Utilization Patterns and Out-of-Pocket Expenses for Different Health Care Services Among American Retirees

Feb 23, 2015 24  pages


  • This study separates the more predictable health care expenses in retirement for older Americans (ages 65 and above) from the less predictable ones. Based on utilization patterns and expenses, doctor visits, dentist visits and usage of prescription drugs are categorized as recurring health care services. Overnight hospital stays, overnight nursing-home stays, outpatient surgery, home health care and usage of special facilities are categorized as non-recurring health care services.
  • The data show that recurring health care costs remain stable throughout retirement. The average annual expenditure for recurring health care expenses among the Medicare-eligible population was $1,885. Assuming a 2 percent rate of inflation and 3 percent rate of return, a person with a life expectancy of 90 would require $40,798 at age 65 to fund his or her recurring health care expenses. This does not include recurring expenses like insurance premiums or over-the-counter medications.
  • Usage and expenses of non-recurring health care services go up with age. Nursing-home stays in particular can be very expensive. For people ages 85 and above, the average and the 90th percentile of nursing-home expenses were $24,185 and $66,600 during a two year period, respectively.

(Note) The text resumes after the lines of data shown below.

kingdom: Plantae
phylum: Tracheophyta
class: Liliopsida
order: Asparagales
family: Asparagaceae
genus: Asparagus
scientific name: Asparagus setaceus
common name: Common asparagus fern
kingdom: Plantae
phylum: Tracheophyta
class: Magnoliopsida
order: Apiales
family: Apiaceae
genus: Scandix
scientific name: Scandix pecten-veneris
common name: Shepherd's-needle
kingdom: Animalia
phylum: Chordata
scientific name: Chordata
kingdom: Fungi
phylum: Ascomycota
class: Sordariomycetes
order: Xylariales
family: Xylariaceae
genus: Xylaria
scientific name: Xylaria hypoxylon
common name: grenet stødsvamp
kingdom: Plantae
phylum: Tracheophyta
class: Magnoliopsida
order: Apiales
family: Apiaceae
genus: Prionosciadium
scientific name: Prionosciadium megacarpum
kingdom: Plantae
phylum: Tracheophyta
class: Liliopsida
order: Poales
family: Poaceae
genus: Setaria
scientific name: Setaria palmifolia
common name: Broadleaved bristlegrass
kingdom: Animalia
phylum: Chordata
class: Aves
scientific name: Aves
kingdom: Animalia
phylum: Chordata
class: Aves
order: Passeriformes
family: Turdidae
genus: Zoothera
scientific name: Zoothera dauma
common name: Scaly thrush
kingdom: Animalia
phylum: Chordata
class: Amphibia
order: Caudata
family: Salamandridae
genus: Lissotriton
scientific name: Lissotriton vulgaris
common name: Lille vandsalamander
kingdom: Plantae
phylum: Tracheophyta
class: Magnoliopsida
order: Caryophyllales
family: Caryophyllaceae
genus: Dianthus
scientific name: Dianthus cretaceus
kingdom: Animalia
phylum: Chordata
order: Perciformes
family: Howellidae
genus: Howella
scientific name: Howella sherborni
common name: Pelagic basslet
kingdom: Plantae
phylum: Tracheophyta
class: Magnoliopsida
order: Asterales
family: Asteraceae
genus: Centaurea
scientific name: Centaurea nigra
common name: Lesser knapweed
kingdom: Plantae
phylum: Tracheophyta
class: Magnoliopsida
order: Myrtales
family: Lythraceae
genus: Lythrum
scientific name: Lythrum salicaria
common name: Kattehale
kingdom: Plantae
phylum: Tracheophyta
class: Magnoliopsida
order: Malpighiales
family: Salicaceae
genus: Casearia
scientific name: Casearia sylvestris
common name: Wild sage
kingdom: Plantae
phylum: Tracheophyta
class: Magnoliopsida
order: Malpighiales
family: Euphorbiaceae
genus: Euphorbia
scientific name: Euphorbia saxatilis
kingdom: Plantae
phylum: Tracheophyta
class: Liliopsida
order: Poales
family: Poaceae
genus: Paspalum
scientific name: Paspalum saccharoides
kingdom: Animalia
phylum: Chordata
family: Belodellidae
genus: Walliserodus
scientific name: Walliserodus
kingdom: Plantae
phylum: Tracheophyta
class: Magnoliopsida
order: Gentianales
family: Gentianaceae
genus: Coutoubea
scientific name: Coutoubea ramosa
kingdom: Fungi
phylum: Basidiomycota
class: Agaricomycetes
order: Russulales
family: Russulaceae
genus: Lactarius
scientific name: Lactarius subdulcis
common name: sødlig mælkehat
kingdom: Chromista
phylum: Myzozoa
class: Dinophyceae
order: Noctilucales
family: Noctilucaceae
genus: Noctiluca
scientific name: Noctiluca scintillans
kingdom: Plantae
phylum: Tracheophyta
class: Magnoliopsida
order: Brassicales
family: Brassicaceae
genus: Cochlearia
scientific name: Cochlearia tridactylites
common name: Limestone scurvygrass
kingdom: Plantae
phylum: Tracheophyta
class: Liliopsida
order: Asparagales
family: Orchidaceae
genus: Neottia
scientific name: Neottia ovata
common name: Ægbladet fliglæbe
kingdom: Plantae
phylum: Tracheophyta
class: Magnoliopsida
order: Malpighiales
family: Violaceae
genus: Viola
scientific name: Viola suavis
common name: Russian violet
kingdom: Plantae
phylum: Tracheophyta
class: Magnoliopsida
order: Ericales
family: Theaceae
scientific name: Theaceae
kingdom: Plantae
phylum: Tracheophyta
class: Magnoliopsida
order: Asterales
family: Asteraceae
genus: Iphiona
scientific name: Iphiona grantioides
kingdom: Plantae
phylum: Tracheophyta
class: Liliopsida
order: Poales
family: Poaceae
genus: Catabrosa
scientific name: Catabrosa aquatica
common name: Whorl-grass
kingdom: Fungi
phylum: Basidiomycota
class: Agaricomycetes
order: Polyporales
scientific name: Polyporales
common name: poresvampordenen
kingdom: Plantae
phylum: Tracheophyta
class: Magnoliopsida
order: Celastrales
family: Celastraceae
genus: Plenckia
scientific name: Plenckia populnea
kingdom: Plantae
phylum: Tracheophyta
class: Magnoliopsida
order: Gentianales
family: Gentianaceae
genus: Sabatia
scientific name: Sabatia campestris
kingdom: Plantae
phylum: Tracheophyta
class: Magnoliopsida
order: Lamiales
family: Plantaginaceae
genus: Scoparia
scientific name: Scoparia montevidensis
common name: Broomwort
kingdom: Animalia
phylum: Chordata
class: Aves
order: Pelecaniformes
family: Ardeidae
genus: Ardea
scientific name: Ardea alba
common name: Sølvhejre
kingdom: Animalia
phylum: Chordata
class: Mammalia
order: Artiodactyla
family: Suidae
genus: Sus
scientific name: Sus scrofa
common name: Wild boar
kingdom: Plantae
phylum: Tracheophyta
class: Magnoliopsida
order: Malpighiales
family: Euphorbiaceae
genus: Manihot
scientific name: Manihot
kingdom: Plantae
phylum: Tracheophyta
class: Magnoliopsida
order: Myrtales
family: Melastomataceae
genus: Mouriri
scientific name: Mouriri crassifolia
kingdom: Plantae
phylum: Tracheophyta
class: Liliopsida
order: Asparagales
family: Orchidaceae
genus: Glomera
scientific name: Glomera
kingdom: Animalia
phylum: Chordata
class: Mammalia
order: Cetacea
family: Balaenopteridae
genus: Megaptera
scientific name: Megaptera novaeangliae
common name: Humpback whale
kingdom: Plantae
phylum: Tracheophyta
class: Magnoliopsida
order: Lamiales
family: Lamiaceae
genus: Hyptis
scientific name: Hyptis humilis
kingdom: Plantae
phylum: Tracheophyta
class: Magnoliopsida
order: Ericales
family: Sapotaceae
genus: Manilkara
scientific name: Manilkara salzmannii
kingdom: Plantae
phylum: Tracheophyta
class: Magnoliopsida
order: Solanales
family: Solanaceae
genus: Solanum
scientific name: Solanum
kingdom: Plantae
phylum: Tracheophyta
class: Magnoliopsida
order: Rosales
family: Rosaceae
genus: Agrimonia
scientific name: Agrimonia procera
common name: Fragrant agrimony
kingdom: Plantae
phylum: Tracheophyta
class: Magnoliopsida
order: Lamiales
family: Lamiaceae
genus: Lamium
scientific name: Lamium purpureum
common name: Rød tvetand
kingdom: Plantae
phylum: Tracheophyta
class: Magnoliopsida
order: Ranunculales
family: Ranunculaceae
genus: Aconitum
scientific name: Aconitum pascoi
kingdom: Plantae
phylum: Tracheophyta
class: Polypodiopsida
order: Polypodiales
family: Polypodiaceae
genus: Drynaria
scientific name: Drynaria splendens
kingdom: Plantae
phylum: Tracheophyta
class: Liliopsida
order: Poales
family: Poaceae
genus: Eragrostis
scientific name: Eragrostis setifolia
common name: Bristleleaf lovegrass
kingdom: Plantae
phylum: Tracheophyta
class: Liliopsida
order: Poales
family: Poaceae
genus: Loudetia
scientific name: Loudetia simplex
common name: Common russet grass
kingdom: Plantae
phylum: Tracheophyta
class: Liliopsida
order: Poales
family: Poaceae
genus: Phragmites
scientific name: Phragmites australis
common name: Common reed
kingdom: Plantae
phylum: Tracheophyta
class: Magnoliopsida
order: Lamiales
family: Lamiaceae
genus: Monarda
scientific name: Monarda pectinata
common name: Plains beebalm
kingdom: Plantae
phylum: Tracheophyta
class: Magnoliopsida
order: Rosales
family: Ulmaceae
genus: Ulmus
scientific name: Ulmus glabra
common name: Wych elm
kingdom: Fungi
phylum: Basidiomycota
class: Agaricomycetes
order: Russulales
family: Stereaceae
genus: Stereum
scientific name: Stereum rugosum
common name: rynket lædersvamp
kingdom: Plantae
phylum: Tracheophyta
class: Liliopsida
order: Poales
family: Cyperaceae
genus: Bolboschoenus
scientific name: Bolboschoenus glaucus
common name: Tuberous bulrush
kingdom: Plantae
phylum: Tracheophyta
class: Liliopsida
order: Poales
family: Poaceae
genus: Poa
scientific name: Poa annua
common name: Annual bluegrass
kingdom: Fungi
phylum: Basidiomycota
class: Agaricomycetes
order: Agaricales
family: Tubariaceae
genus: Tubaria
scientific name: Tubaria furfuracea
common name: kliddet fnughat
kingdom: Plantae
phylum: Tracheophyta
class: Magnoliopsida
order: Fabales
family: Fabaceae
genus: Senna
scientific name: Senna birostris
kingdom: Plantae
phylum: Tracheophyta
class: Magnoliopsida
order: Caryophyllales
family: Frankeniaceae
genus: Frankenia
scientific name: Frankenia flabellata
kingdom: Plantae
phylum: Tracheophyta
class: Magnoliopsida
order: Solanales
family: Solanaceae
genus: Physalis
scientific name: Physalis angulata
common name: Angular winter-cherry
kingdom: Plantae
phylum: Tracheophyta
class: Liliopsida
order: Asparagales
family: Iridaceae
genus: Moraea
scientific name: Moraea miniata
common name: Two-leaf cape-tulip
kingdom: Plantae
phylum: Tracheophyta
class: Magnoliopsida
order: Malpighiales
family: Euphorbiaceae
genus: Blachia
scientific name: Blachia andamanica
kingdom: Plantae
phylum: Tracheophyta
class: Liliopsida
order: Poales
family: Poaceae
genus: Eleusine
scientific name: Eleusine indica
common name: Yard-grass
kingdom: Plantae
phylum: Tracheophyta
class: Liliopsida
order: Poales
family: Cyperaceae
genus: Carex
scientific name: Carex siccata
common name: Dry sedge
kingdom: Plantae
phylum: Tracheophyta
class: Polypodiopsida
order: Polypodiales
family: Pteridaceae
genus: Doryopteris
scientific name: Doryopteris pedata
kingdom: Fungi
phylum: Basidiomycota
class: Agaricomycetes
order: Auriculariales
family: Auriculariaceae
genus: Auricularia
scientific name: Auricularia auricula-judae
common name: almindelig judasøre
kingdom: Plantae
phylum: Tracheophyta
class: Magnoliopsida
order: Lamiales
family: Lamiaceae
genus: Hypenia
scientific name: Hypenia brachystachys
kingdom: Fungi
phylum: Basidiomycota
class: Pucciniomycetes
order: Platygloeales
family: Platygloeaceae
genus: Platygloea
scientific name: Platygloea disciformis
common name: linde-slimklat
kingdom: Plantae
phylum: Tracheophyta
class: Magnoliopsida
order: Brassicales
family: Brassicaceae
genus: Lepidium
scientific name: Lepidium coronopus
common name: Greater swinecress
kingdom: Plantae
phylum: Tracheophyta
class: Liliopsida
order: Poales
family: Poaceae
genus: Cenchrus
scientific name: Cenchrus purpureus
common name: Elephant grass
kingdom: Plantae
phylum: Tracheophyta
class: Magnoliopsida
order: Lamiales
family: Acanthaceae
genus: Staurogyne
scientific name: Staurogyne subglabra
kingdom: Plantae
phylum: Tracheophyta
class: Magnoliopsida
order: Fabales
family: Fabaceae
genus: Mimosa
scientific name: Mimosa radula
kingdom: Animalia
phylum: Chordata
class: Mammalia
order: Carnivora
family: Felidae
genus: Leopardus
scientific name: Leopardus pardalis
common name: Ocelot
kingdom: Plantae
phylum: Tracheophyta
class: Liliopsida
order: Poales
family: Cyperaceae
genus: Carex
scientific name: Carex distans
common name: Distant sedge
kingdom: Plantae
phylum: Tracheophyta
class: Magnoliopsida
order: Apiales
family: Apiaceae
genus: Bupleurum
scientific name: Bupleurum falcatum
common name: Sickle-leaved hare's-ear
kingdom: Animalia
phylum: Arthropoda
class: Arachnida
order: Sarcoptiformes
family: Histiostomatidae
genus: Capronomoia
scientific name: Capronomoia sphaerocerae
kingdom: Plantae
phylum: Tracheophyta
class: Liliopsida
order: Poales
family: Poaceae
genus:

  • Nursing-home stays, home health care usage, and overnight hospital stays are much higher in the period preceding death. More than 50 percent in every age group above age 65 received in-home health care from a medically trained person before death. For those ages 85 and above, 62.3 percent had overnight nursing-home stays before death and 51.6 percent were living in a nursing home prior to death.
  • Some recurring and non-recurring expenses were also much higher before death.
  • Usage of recurring health care services generally go up with income and usage of non-recurring health care services—except outpatient surgery and special facilities—goes down with income.
  • The top income quartile spent significantly more on nursing-home and home health care expenses than the rest. This could be a result of Medicaid coverage for the lower-income, lower-asset groups.
  • Women above 85 have significantly higher nursing-home usage than men. The rest of the differences between men and women are small.